## Фрагмент для чтения

————————

Слава богу, времена сейчас другие и на авторов беззаботных пасхальных яиц с ушами никто не покушается. Более того, кроме кучки «недовольных» в Фейсбуке, никто особенно не обращает внимания на то, что происходит в городе, совсем недалеко от Кремля. И здесь не только эстетическая слепота. Наоборот, жалкая пестрая чушь, расставленная тут и там в Москве, ровным счетом ничем не отличается от остального – от рекламы, от оформления книжных обложек, от того, что показывают в телевизоре, от всего прочего. Эти штуки – материализация нынешнего московского, российского цайтгайста, точнее одна из материализаций, которых столь много, что в глаза бросаются зияния на тех местах, где оный цайтгайст не проявлен. Ну это как в каком-нибудь «Библио-Глобусе» скользить взглядом по цветастым обложкам сочинений Старикова, Прилепина, Донцовой, Лукьяненко и вдруг упереться в строго оформленную книгу без признаков золотого и красного. А на корешке еще и имя какое-то другое, не из обычного перечня. Странно. Непорядок. Откуда? Кто разрешил? Ведь даже Пушкина с Толстым поспешили снабдить полуголыми тетками и квадратнолицыми мужичками в мундирах. Кстати, нынешний цайтгайст во многом об этом – о том, как хорошо, когда мужики в мундирах, а при них полураздетые женщины, всё сентиментально, сурово и судьбоносно, чуть даже с надрывом, зато мы умеем веселиться и смеяться, как никто другой. См. пасхальные яйца с ушами.

————————

## Задание 1
Определите, согласуются ли с фрагментом выше утверждения (a), (b) и (c). Для каждого ответьте «да» или «нет» и приведите решающие слова фрагмента дословной цитатой.
(a) Автор считает, что пестрые объекты в Москве ничем не отличаются от рекламы и оформления книжных обложек.
(b) По словам автора, происходящее в городе вызывает в Фейсбуке всеобщее возмущение.
(c) Книги Пушкина и Толстого, согласно фрагменту, сохранили строгое оформление.

Сохранённые записи:
————————

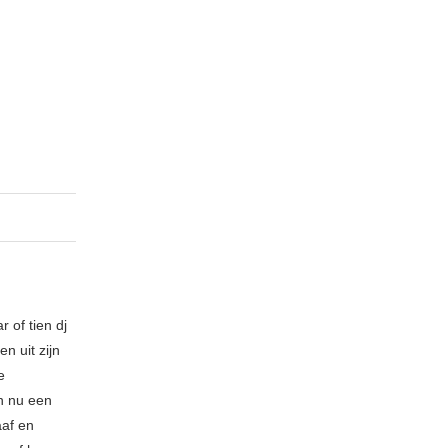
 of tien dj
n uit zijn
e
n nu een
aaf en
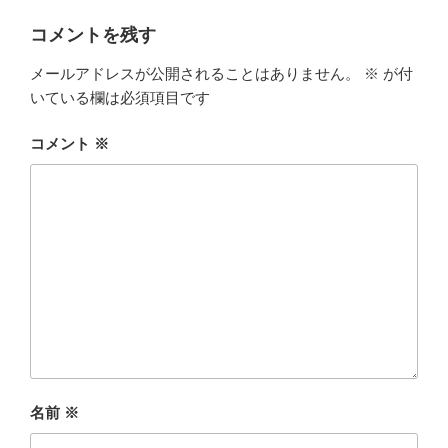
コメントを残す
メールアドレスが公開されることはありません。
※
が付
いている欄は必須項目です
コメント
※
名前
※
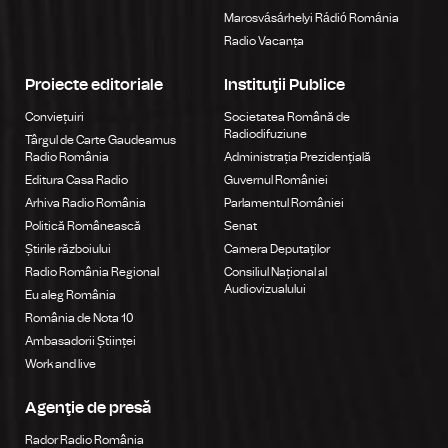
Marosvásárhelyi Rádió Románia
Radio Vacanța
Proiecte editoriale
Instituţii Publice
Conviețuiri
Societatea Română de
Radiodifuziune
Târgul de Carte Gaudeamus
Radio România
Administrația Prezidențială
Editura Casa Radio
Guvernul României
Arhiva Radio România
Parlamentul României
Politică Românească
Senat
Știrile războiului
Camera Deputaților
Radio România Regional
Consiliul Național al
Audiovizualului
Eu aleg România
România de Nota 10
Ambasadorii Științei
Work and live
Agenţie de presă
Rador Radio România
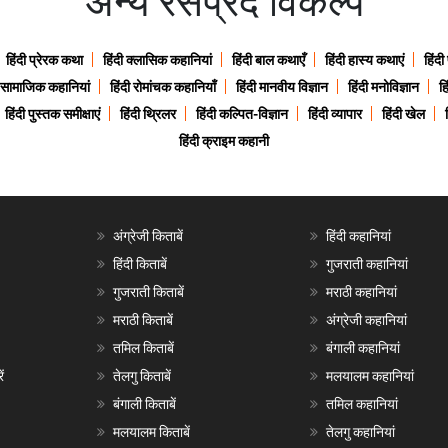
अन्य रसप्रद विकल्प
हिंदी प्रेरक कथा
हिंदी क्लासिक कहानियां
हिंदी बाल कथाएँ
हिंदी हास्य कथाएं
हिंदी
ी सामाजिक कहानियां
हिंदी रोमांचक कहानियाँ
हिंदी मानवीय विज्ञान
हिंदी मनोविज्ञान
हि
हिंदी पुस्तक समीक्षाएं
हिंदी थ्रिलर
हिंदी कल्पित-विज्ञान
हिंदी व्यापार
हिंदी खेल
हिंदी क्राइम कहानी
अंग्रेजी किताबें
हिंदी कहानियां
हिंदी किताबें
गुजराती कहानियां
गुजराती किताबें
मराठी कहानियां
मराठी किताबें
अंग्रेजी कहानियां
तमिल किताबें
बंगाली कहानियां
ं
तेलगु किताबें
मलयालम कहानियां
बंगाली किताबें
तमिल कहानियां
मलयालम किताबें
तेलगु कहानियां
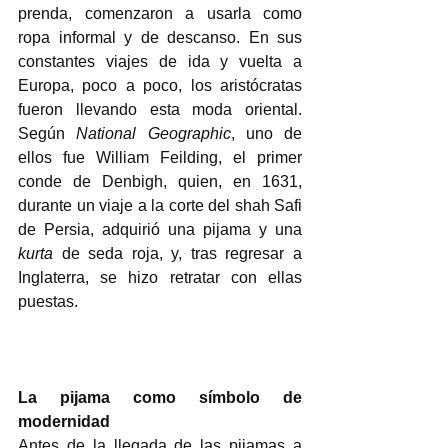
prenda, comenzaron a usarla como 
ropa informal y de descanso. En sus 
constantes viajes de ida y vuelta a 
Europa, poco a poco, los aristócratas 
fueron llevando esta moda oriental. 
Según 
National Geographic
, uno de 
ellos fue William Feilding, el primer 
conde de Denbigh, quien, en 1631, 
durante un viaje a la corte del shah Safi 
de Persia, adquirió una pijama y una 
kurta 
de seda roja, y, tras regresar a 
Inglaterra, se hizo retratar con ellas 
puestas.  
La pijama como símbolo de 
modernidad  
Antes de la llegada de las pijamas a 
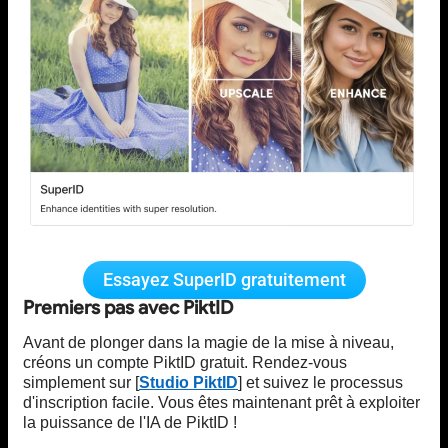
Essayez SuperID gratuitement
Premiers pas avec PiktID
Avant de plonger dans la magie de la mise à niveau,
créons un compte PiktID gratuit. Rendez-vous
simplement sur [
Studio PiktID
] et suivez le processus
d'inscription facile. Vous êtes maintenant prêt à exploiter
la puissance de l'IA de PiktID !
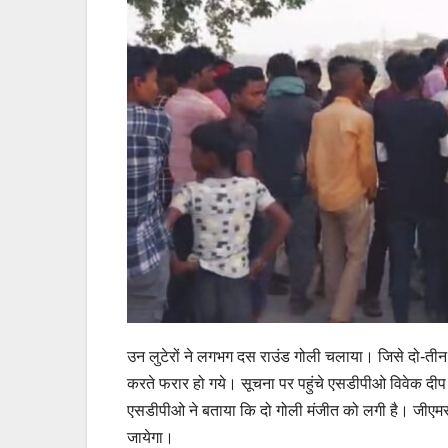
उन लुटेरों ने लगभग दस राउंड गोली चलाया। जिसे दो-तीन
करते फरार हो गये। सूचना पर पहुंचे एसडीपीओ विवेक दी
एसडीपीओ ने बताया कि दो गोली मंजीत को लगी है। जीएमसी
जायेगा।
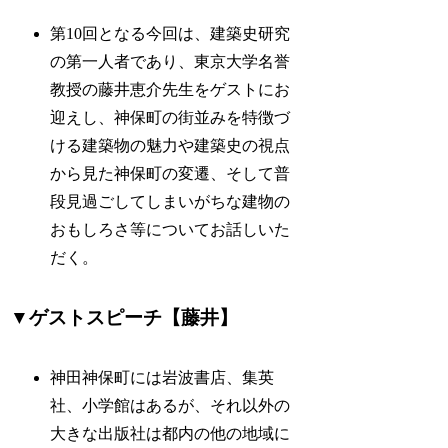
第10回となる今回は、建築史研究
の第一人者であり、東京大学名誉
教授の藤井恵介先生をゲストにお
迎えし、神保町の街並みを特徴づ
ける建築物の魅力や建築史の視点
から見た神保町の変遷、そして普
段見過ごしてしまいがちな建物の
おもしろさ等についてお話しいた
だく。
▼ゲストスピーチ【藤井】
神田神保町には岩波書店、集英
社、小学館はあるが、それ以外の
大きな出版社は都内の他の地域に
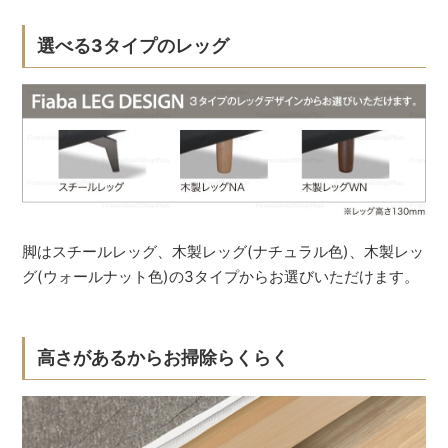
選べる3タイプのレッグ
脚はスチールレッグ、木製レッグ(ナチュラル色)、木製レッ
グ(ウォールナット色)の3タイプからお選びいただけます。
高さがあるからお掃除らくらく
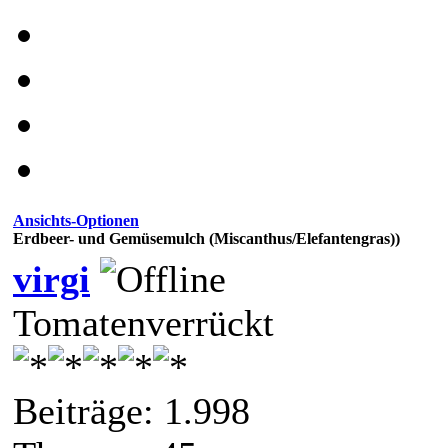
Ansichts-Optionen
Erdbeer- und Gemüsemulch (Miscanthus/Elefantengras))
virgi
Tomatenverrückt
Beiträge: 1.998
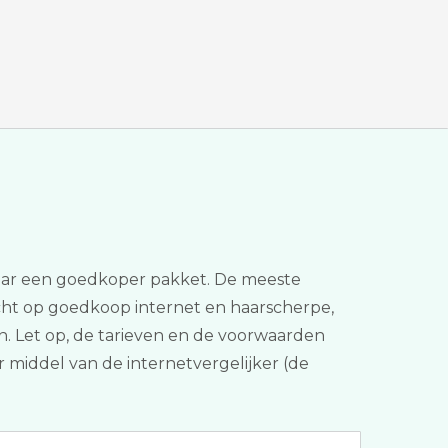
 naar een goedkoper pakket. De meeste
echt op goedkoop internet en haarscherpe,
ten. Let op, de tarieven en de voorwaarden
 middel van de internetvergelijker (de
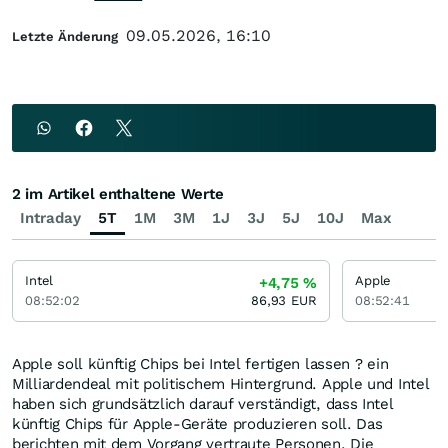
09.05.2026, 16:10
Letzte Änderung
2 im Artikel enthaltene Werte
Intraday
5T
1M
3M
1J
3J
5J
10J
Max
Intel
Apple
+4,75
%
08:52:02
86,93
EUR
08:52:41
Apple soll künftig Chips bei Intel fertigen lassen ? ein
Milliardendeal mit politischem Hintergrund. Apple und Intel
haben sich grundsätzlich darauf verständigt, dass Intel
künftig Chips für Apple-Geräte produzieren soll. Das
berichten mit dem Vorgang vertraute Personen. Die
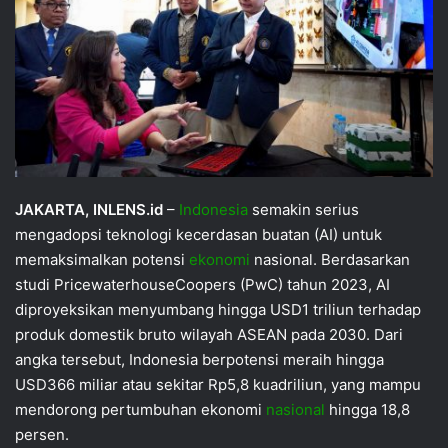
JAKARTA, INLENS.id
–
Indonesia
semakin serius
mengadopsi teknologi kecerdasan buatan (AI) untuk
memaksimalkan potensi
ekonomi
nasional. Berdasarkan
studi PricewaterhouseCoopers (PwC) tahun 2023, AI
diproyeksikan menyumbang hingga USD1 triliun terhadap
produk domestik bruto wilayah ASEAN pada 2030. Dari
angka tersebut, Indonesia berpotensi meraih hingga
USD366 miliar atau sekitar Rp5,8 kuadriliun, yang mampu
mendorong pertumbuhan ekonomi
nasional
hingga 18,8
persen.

————————

## Задание 2
Перечислите все строки записей, в которых встречается строка «României». Регистр букв учитывается.

## Решение задания 1
(a) Да: «ровным счетом ничем не отличается от остального – от рекламы, от оформления книжных обложек».
(b) Нет: «кроме кучки «недовольных» в Фейсбуке, никто особенно не обращает внимания на то, что происходит в городе».
(c) Нет: «даже Пушкина с Толстым поспешили снабдить полуголыми тетками и квадратнолицыми мужичками в мундирах».

## Решение задания 2
Guvernul României
Parlamentul României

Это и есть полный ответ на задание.